__Exercise requirements__
Nothing but the lines from the one with "Il concerne désormais l’avenir de" through the final line of the listing should appear in the answer, each copied exactly.

__Material for this task__
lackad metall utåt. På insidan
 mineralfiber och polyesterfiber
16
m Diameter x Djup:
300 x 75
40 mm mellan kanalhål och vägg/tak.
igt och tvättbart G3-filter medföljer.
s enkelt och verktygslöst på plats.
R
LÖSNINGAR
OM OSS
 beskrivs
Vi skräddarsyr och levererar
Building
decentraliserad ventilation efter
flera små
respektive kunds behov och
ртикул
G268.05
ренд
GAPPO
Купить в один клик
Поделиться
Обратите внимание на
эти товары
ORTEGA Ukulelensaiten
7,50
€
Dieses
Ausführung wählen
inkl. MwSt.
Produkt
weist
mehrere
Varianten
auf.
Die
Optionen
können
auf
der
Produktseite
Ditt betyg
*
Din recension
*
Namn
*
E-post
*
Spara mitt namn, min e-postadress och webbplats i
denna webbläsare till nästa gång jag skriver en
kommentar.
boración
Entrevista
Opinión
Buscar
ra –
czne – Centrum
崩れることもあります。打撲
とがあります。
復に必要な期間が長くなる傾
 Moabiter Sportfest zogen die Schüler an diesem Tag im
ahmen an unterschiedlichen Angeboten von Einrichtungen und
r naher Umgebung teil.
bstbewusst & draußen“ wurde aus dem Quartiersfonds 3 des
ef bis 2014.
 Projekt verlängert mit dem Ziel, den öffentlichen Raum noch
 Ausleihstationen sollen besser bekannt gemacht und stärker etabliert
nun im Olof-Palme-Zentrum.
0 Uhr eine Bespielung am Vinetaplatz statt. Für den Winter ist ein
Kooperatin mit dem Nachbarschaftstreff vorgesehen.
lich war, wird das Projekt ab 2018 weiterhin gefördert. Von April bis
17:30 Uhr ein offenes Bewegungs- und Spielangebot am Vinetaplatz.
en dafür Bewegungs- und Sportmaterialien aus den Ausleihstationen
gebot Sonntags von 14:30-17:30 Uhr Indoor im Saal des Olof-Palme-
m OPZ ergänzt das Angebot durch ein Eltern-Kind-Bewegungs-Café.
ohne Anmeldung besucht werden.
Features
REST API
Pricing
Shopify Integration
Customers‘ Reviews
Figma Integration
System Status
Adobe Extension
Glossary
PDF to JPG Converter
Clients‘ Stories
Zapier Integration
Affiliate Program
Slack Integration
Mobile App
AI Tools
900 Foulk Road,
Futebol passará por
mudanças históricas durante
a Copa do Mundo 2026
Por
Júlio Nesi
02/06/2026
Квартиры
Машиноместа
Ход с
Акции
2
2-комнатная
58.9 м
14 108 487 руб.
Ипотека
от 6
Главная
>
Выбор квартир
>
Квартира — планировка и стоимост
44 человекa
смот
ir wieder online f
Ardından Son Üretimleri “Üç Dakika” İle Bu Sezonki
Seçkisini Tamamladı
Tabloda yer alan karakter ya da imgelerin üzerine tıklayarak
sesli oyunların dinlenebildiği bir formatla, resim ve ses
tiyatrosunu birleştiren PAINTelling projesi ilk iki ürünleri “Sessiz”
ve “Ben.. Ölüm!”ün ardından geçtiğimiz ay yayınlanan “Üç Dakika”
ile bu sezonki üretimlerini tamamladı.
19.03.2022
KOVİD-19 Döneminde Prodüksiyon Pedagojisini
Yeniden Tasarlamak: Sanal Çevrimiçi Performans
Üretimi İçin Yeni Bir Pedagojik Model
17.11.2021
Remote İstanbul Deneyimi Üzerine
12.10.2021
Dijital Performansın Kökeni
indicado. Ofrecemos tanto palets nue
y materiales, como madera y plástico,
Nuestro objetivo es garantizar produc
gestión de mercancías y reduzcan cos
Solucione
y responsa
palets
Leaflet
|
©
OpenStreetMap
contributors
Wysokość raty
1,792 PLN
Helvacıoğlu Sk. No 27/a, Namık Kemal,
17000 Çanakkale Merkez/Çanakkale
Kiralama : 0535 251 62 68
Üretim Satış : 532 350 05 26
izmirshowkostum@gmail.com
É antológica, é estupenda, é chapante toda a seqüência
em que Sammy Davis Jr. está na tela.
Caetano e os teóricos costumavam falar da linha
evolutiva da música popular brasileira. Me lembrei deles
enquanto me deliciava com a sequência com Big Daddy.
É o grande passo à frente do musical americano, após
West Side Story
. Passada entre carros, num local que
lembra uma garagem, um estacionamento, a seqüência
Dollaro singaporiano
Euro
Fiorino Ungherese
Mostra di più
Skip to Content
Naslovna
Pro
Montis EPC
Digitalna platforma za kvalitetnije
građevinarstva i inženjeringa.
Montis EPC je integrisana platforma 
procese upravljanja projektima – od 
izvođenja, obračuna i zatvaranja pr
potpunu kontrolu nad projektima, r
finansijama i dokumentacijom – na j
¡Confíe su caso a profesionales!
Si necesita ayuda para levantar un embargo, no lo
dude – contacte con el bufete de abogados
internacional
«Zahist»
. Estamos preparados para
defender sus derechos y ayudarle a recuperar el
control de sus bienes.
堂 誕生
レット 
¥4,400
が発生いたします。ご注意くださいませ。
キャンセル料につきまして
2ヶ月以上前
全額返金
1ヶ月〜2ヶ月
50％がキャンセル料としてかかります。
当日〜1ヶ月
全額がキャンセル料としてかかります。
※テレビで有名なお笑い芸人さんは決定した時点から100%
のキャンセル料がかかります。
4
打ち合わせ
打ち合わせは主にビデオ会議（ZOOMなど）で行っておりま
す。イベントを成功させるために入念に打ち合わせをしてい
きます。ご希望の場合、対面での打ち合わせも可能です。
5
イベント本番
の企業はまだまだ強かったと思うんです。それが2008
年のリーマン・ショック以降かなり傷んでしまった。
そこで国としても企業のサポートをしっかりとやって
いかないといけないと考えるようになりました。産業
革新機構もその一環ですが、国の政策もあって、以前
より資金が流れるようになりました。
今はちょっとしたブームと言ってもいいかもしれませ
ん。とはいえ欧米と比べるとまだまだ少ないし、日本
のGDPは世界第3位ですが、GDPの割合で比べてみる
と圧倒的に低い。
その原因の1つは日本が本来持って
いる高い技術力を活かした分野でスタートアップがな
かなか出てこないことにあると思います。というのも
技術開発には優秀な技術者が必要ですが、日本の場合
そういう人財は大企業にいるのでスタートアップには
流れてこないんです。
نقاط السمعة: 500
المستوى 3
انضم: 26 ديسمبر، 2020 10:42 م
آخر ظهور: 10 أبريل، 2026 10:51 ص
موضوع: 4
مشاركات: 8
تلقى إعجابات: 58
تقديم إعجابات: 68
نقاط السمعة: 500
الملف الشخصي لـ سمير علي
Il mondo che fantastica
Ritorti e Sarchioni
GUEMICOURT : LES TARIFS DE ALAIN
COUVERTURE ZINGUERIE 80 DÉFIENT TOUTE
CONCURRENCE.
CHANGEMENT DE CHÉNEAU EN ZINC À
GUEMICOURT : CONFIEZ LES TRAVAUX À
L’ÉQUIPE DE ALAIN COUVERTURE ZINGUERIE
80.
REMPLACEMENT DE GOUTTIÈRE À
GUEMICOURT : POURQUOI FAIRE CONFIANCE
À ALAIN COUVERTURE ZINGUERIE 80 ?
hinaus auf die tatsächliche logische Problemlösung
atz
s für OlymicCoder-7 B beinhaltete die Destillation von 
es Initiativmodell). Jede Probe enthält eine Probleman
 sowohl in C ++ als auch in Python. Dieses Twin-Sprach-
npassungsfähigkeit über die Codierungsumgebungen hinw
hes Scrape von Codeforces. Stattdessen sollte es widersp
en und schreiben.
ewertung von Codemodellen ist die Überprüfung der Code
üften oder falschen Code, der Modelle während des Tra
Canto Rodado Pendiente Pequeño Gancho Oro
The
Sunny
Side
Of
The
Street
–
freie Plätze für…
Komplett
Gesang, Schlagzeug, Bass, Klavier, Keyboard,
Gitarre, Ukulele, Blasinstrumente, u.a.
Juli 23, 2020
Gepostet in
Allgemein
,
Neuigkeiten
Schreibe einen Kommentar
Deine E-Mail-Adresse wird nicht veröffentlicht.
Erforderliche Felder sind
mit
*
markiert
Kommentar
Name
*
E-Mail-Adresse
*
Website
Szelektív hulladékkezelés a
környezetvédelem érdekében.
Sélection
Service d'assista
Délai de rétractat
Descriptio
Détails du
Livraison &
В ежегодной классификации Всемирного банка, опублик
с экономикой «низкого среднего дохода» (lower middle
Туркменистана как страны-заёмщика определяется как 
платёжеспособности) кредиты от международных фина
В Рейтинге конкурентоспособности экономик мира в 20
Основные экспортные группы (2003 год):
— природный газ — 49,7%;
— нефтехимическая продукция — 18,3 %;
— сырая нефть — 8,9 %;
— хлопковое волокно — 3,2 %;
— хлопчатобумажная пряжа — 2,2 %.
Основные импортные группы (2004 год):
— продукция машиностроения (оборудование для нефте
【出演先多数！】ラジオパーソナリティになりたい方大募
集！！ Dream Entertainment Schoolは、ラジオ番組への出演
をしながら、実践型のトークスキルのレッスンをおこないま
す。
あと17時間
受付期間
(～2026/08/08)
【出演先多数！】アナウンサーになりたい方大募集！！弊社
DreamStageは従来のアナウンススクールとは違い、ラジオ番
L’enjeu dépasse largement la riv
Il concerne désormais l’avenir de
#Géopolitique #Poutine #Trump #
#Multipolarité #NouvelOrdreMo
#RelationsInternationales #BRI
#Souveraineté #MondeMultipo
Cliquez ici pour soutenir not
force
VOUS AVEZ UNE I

__Exercise output__
Il concerne désormais l’avenir de
#Géopolitique #Poutine #Trump #
#Multipolarité #NouvelOrdreMo
#RelationsInternationales #BRI
#Souveraineté #MondeMultipo
Cliquez ici pour soutenir not
force
VOUS AVEZ UNE I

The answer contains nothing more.